Provided material Start Marker

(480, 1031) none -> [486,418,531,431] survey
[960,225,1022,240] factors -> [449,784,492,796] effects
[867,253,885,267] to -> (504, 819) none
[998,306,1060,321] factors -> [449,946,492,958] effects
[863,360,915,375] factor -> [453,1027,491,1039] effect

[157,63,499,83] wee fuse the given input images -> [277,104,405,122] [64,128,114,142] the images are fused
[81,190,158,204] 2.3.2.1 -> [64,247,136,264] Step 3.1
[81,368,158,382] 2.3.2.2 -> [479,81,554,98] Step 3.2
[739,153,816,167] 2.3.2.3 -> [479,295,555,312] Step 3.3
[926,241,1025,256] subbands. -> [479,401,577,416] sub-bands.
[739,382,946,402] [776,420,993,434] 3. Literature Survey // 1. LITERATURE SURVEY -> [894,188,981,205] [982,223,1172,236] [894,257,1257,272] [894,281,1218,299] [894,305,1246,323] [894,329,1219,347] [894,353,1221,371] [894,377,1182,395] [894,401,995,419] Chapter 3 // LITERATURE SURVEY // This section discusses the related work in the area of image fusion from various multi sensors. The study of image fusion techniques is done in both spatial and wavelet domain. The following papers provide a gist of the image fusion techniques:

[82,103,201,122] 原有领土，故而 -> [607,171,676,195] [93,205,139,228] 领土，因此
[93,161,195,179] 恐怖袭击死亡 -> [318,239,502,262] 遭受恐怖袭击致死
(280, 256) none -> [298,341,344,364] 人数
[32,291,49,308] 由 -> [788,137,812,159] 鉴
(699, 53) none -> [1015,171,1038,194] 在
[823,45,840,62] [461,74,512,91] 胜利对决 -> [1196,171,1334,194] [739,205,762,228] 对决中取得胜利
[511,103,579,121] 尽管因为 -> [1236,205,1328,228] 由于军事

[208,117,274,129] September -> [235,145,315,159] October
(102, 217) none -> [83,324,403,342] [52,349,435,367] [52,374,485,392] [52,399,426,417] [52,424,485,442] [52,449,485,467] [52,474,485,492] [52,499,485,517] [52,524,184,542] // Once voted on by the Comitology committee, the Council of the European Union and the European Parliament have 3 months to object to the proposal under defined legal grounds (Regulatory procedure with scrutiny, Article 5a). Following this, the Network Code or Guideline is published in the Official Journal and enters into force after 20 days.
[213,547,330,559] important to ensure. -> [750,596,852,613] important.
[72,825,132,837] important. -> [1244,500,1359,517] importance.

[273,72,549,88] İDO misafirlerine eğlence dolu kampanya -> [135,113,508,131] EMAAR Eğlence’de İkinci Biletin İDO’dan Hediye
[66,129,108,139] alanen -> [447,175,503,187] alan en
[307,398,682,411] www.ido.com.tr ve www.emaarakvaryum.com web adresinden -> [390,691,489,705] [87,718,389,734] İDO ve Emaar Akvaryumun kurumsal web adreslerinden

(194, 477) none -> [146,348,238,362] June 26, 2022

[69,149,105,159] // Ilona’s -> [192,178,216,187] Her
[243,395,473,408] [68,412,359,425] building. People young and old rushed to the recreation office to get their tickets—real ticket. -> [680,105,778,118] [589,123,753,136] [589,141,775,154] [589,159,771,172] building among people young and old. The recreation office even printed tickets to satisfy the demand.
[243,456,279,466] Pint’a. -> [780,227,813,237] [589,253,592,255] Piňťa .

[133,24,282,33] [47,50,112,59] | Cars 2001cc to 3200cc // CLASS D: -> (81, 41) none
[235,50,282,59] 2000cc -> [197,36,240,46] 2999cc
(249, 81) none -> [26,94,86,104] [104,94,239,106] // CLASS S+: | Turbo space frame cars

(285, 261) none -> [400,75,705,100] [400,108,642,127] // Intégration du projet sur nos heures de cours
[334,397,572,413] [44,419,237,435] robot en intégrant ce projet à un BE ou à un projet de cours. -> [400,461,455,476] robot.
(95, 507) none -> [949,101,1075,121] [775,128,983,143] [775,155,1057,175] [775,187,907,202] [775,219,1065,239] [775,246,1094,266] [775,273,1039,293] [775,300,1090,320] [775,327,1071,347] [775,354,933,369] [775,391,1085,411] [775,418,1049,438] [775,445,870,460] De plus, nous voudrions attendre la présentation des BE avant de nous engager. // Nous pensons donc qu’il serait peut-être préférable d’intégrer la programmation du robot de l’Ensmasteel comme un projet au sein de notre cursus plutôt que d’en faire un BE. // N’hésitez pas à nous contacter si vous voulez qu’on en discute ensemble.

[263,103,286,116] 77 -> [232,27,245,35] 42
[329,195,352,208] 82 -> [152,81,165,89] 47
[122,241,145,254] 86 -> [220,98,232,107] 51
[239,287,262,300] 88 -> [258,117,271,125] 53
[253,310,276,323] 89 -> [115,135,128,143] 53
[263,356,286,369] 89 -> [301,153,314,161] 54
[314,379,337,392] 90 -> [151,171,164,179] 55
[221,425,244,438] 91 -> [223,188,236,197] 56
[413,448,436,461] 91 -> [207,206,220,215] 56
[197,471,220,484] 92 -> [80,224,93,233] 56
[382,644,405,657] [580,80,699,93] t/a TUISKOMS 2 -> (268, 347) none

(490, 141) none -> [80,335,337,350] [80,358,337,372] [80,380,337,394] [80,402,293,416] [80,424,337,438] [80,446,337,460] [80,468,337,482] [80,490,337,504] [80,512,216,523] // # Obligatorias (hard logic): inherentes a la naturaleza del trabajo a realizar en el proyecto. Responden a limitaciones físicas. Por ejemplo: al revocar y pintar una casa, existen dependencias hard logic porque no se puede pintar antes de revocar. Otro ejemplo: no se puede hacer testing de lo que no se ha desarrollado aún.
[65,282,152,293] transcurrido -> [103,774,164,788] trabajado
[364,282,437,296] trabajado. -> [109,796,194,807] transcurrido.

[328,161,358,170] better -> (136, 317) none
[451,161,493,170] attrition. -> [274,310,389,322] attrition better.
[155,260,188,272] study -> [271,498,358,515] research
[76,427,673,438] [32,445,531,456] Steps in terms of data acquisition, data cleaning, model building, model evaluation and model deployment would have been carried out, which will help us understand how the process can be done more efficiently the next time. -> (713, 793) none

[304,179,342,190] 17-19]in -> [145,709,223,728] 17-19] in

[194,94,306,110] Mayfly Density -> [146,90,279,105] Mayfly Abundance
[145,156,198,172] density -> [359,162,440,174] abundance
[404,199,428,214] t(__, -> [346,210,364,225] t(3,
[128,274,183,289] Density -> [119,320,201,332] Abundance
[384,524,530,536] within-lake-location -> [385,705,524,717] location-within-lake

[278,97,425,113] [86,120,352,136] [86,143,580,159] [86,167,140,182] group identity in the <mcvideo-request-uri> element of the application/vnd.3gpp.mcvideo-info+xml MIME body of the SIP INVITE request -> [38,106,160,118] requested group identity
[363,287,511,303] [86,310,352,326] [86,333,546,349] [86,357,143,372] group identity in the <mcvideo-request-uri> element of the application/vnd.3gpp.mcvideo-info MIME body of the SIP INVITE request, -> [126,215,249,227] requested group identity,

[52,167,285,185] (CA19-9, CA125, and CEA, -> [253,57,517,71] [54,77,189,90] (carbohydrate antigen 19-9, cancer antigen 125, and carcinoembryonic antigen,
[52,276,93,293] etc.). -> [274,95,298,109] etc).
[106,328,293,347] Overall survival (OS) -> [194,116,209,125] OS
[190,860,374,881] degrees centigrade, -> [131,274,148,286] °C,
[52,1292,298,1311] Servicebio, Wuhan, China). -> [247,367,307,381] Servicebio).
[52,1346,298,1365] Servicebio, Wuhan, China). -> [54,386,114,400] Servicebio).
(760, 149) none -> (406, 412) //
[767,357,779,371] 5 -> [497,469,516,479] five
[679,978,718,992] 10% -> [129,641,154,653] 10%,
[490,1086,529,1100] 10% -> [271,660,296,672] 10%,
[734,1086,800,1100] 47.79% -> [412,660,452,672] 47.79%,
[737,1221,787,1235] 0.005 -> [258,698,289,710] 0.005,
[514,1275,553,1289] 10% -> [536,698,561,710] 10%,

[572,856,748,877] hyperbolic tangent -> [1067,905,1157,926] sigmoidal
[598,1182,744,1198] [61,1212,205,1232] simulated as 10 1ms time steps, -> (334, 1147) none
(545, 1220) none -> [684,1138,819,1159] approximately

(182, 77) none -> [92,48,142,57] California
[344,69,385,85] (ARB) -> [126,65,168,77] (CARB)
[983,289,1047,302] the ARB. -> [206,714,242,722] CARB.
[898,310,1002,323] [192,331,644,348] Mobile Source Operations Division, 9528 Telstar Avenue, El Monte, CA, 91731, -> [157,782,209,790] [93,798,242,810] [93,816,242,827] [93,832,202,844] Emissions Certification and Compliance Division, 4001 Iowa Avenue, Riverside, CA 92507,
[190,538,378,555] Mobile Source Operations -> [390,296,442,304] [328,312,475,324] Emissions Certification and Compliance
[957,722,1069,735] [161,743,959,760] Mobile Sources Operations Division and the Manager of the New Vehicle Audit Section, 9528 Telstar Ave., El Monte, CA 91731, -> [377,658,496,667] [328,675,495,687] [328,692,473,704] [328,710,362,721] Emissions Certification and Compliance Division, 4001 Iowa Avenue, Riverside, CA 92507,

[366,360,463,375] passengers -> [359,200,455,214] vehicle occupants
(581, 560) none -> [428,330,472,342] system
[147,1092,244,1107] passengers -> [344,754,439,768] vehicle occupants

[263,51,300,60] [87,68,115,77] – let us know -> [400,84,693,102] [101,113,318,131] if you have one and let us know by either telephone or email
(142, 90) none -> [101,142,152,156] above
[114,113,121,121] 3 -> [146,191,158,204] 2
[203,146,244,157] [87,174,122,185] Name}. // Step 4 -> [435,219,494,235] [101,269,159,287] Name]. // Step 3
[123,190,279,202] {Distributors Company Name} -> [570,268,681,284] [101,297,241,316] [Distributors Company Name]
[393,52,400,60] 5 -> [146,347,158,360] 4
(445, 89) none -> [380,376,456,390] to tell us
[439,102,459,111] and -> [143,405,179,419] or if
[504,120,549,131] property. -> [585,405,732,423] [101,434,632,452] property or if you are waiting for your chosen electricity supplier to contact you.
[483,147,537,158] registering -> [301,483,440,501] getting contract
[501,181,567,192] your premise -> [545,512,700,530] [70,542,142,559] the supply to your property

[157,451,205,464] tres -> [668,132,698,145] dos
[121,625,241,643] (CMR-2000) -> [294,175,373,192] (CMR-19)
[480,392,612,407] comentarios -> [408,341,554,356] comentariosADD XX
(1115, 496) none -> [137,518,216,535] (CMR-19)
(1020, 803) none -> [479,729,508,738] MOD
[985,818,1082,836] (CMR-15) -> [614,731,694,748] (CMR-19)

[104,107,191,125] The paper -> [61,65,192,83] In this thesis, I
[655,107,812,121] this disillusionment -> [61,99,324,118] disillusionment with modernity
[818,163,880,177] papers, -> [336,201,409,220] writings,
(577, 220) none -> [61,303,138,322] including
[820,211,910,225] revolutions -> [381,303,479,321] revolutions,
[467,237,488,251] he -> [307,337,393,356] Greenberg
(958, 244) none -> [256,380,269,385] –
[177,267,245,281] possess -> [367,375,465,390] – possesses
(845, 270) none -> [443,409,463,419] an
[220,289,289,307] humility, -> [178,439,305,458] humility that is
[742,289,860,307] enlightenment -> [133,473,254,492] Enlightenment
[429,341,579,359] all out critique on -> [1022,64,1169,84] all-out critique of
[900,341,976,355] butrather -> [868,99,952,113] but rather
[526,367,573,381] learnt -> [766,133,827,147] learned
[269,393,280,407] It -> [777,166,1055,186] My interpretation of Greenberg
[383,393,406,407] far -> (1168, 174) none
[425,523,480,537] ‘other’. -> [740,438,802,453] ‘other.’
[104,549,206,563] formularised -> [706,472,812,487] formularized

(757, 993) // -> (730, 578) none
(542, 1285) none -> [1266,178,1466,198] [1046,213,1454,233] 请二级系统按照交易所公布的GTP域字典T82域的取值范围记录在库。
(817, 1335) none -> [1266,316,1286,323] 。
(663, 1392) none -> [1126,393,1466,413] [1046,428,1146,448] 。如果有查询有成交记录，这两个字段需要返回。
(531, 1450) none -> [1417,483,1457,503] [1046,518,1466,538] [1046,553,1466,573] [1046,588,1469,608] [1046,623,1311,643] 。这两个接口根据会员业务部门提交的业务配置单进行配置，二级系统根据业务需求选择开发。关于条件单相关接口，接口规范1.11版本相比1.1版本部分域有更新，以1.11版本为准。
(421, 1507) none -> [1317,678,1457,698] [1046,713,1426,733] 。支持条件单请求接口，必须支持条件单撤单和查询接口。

Provided material End Marker

What to work on
Please copy the line that holds "(531, 1450) none" and each line under it through the last line above, exactly as they stand, adding nothing.

Problem solution
(531, 1450) none -> [1417,483,1457,503] [1046,518,1466,538] [1046,553,1466,573] [1046,588,1469,608] [1046,623,1311,643] 。这两个接口根据会员业务部门提交的业务配置单进行配置，二级系统根据业务需求选择开发。关于条件单相关接口，接口规范1.11版本相比1.1版本部分域有更新，以1.11版本为准。
(421, 1507) none -> [1317,678,1457,698] [1046,713,1426,733] 。支持条件单请求接口，必须支持条件单撤单和查询接口。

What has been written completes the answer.